3 bd · 2.0 ba ·
1,201 sqft ·
Built 2024
· Land
· Pending
· 2 DOM
Cashflow @ list (25.0% down · 7.5%)
Estimated rent
$1,938/mo
Mortgage (P&I)
−$1,180
Tax + insurance
−$139
HOA
−$0
Vac / Maint / Mgmt
−$407
Net cashflow
$212/mo
Annual
$2,545/yr
Cap rate
7.42%
Cash-on-cash
4.04%
DSCR
1.18
1% rule
0.86%
Cash to close
$63,000
Investor read
This is a 3-bed/2.0-bath land listed at $225k.
At list price, monthly cash flow is $212 ($3k/yr) — positive.
The deal already cash-flows at list — no discount required.
To meet the 1% rule (rent ≥ 1% of price), the offer needs to be $194k (13.9% below list).
Only 2 days on market — expect competitive offers; lowballing is unlikely to land.

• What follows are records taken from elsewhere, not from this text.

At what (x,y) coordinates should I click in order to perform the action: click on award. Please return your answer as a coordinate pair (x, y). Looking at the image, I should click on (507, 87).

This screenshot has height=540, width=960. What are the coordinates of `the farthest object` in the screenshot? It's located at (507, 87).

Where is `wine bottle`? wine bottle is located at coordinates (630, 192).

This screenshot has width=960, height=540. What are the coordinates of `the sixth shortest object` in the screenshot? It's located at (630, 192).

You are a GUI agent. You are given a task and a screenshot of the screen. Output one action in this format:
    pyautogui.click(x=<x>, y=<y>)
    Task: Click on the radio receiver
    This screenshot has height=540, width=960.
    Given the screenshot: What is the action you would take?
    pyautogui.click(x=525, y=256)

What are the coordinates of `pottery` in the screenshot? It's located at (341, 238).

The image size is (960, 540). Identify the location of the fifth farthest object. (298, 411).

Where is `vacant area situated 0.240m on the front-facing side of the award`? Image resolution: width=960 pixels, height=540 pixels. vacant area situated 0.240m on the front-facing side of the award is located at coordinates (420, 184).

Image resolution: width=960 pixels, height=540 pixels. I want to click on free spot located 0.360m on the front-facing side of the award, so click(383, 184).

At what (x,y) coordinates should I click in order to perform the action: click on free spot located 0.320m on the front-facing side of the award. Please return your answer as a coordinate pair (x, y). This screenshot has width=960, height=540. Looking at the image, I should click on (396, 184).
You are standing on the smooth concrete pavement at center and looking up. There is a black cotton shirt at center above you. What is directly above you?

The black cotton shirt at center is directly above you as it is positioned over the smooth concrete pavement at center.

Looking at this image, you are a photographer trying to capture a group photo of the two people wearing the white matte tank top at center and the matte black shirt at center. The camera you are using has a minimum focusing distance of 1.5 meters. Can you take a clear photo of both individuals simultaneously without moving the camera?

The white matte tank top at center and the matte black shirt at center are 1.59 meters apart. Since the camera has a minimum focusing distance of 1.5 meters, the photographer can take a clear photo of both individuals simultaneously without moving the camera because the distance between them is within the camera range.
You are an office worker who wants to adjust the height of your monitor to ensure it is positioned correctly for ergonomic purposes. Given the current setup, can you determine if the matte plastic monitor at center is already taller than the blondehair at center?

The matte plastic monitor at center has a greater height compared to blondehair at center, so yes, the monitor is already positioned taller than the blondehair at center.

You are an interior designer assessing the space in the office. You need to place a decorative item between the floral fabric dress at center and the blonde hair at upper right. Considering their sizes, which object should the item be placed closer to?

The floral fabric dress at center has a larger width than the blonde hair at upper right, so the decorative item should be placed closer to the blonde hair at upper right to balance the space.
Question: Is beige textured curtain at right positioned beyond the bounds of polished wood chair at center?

Recommended offer: $194k (13.9% below list) — sets the bar for 1% rule.
Local home prices are declining (-3.0%/yr); year-one equity from $2k of loan paydown is wiped out by about $7k of value loss. Plan a longer hold.
Location reads 69/100 on livability (#476 in FL) — a middle-class / working-renter tenant base. Strengths: cost of living A+, housing A+, health & safety A+; Watch: crime F, amenities F, commute F.
Marion (rural): math 42% / reading 43% proficiency, ranked #61 of 73 in FL (top 84%) — families likely to look elsewhere, expect single-tenant / working-renter base with shorter leases; 61% free/reduced lunch — lower-income household profile, screen leases tightly.
Zoned schools: College Park Elementary School (math 46% / reading 37%, grade F, #1,437 of 2,144 statewide, top 68%, 840 students, 78% FRL); West Port High School (math 34% / reading 52%, grade F, #255 of 667 statewide, top 39%, 2,906 students, 52% FRL) — zoned schools at 65% FRL track the district average.
Market conditions: Rents rising fast (+11.1%/yr); 663 active listings in the ZIP; 15 comparable units currently listed for rent nearby; rentals at typical pace (median 21d on market — plan ~3-4 weeks tenant-placement turnaround); 7,071 units permitted in Marion County in 2024 (534 in 5+ unit buildings).
Marion County population projected at +13% by 2050 — modest demand growth; plan on rents tracking national, not racing it.
At projected returns (-3.0% appreciation + 8.0% rent growth), your $63k cash investment doubles in ~10 years — after that, you're playing with house money.
Climate carrying-cost: severe wind risk, 99% chance of damaging wind over 30y; extreme-heat days projected 7→22/yr by 2055 (HVAC capex compounding) — expect insurance premiums to compound above CPI over the hold.
Cap rate 7.4% vs local median 4.2% in Ocala — top-decile yield for the area; either an underpriced asset or a hidden risk that comps aren't pricing in. Stress-test before assuming the spread holds.
This rent runs 35% of the median local income ($66k/yr) — at the standard rent-burdened threshold; future hikes will face affordability resistance.
Questions for listing agent
Is there a deadline driving the sale (1031 exchange, divorce, estate, relocation)? That informs how much negotiation room exists.
Crime grade is F in this area — have there been break-ins, vandalism, or insurance claims at this property in the last 3 years? What carrier currently insures it and at what premium?
The area grade is low — what's the realistic commute time and amenity access for the typical tenant pool here? Any planned neighborhood developments (good or bad) we should know about?
What's the average days-on-market for RENTAL listings here right now (not sales)? A rising rental-DOM trend means longer vacancies and softer asking-rent achievability than the comps imply.
What's the recent tenant-quality profile in this submarket — average credit score on applications, eviction rate, late-payment / NSF rate, and stable-employment percentage? A property-management company in the area should have these aggregated.
How much new for-sale + rental construction is in the pipeline within 1–3 miles? Heavy new supply typically softens prices + rents 12–24 months out; constrained supply supports both.